Halting the burning of crop waste by farmers, reducing the time that rice fields are flooded, and breeding cattle that produce less methane have all been proposed as ways to remove agricultural sources.
But climate scientists say that the downplaying of methane in the formulae for assessing the warming potential of different greenhouse gases reduces the incentives for governments to invest in making such reductions. That’s because such efforts will contribute only a small amount to cutting emissions to the target of "net zero."
To beat this trap, one international group of researchers, led by Myles Allen of the University of Oxford, in January called for replacing the single 100-year "CO2 equivalent" target with two targets — one for emissions of long-term gases such as CO2 and the other for the short-term gases, principally methane.
That makes sense, says Abernethy. But even with two targets, the gases at some point have to be compared, based on their impacts on the climate. "We need a way to value reductions in one bucket compared to reductions in the other bucket," says Abernethy. "We argue that it should be weighting based on their impact on achieving the Paris Agreement."
Abernethy’s new analysis provides the metric for doing that, by working out exactly how much greater the methane warming effect is over the years that matter for fulfilling the Paris Agreement. It shows that, over the period to 2045, methane molecules emitted now will be 75 times more potent in warming the atmosphere than CO2 molecules emitted at the same time. This compares with the figure of 28 used by UN negotiators, and 25 still in use by the U.S. Environmental Protection Agency.
"If funds 'are spent on methane cuts instead of CO2 cuts, temperatures will be lower in the short term, but higher in the long term,' an analyst warns."
Some researchers question the advisability for the long run of giving too much attention to short-term calculations that prioritize cutting methane emissions. "If limited funds are spent on methane cuts instead of CO2 cuts, then temperatures will be lower in the short term, but higher in the long term," warns Michelle Cain, environmental data analyst at Cranfield University.
Abernethy agrees that Cain has a point. His own quarter-century time framing is as scientifically arbitrary as the conventional one-century framing, he admits. "But at least it is consistent with international policymaking priorities."
Most other climate scientists spoken to for this article took a similar view and backed Abernethy’s approach. Keith Shine, a meteorologist at the University of Reading and co-author of Allen’s paper, says that making the calculations about the warming effect of different gases consistent with international climate priorities "opens the door to more informed, and cost-effective, policy choices."
But although the recalibration to emphasize methane reductions is supported by much of the climate-science community, it remains to be seen whether it will find favor among climate negotiators.
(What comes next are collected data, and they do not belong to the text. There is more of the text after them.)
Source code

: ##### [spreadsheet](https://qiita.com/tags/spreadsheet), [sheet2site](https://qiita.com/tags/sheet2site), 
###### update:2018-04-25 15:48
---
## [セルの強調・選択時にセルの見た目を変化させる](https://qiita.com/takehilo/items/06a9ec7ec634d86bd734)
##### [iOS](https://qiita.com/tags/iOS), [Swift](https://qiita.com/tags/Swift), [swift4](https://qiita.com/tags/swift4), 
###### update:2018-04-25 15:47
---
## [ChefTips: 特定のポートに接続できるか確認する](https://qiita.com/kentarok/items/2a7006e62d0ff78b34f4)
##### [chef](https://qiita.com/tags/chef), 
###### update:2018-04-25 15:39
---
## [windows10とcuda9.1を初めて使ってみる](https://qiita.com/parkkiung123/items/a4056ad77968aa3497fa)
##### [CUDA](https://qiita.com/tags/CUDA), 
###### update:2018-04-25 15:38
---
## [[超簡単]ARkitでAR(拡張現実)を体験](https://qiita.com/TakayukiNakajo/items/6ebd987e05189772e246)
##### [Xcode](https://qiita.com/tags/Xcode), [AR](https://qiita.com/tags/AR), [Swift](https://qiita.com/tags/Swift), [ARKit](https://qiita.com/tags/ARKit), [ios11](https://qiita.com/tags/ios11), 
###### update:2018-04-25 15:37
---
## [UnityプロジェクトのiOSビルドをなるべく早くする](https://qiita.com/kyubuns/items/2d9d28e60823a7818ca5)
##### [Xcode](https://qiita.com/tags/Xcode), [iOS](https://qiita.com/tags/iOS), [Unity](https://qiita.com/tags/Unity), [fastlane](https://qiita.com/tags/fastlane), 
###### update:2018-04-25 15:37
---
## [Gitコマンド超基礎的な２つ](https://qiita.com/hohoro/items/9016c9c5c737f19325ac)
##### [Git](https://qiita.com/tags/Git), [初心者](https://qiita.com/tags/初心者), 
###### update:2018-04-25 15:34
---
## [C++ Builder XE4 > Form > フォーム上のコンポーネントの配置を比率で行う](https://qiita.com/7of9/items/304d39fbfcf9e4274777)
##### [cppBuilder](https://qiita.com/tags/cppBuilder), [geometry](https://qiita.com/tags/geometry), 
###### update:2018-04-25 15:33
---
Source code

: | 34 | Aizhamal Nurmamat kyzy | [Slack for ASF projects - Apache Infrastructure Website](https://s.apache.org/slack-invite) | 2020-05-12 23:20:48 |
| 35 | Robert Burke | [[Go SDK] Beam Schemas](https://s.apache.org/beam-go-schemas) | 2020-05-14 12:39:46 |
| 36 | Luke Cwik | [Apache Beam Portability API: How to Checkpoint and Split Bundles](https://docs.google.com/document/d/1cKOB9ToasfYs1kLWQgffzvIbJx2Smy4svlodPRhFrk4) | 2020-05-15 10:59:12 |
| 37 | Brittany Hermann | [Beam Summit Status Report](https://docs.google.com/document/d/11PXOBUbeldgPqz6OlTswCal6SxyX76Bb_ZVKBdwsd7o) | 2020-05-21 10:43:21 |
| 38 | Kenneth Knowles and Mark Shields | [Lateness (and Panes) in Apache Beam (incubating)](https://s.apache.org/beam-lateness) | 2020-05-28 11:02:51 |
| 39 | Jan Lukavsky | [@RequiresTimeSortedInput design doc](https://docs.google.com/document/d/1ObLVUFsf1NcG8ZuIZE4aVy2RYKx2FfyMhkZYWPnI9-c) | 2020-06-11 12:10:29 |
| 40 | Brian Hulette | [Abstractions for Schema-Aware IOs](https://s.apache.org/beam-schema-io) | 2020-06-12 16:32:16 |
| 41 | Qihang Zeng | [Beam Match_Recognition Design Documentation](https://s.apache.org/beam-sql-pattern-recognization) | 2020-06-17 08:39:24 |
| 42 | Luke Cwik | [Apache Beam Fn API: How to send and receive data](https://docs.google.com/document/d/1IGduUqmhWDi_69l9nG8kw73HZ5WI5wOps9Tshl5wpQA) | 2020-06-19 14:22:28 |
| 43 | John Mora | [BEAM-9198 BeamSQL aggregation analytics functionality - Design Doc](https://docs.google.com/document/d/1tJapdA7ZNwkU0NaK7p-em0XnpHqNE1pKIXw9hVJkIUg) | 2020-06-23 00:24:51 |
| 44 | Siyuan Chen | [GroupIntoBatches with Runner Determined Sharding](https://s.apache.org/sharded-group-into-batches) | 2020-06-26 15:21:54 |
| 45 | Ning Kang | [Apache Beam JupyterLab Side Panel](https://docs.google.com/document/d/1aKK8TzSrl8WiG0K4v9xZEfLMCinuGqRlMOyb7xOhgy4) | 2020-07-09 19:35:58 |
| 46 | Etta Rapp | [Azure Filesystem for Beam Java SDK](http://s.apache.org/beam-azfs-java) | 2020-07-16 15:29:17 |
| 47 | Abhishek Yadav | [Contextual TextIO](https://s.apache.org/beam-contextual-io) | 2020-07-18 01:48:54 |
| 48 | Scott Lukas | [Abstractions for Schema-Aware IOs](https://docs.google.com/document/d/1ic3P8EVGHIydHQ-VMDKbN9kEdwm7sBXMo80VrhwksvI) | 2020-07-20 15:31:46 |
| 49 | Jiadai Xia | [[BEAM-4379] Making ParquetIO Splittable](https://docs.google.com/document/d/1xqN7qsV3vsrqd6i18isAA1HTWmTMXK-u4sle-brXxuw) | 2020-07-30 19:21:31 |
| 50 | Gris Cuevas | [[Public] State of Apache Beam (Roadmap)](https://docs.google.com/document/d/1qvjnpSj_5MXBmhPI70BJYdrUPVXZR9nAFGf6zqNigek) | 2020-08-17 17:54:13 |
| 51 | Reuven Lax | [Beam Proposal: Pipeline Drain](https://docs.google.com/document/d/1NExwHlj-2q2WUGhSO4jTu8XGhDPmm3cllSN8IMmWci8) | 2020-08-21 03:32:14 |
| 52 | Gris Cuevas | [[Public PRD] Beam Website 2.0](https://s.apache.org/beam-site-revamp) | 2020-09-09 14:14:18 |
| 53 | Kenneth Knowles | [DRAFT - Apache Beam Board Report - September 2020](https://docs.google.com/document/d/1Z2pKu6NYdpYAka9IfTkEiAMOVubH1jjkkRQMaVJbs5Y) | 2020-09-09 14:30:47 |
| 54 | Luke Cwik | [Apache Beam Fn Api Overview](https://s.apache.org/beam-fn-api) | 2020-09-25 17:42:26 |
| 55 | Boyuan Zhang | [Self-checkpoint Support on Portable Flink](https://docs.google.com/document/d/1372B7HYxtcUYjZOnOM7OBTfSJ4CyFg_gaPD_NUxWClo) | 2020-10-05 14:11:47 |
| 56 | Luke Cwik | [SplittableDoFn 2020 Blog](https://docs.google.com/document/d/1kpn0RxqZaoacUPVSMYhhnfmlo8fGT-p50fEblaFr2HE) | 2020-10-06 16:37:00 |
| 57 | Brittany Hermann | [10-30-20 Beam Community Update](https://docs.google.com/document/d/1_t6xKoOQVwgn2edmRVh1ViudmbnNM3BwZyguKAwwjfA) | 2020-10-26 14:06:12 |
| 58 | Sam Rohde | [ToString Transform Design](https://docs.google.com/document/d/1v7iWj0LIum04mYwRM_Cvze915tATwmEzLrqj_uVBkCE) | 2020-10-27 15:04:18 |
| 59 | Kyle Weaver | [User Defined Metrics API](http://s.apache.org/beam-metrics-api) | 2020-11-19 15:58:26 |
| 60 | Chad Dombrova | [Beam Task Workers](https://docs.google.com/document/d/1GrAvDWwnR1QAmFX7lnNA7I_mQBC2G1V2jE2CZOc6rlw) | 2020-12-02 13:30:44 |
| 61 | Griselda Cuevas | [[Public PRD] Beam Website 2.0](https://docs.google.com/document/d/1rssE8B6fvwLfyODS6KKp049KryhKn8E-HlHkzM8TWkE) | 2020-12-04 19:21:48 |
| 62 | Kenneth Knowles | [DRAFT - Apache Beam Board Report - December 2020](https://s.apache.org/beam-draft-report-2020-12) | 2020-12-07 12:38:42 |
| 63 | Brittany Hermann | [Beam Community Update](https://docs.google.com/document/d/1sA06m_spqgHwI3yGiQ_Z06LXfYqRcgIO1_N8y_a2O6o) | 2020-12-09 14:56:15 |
There is no formal proposal to the UN climate convention from any government to make the change. Any such proposal would be contentious, because it would have important implications for how countries reduce their emissions. There would be winners among countries with good potential to cut methane and losers among those without.
Shine is doubtful that negotiators will want to open that can of worms. He says the UN political process "is much more conservative, and appears irreversibly committed to using the 100-year timeframe, in spite of much evidence that it is not fit for the purpose of meeting temperature targets."
If so, then halting the warming of the planet any time soon just got harder.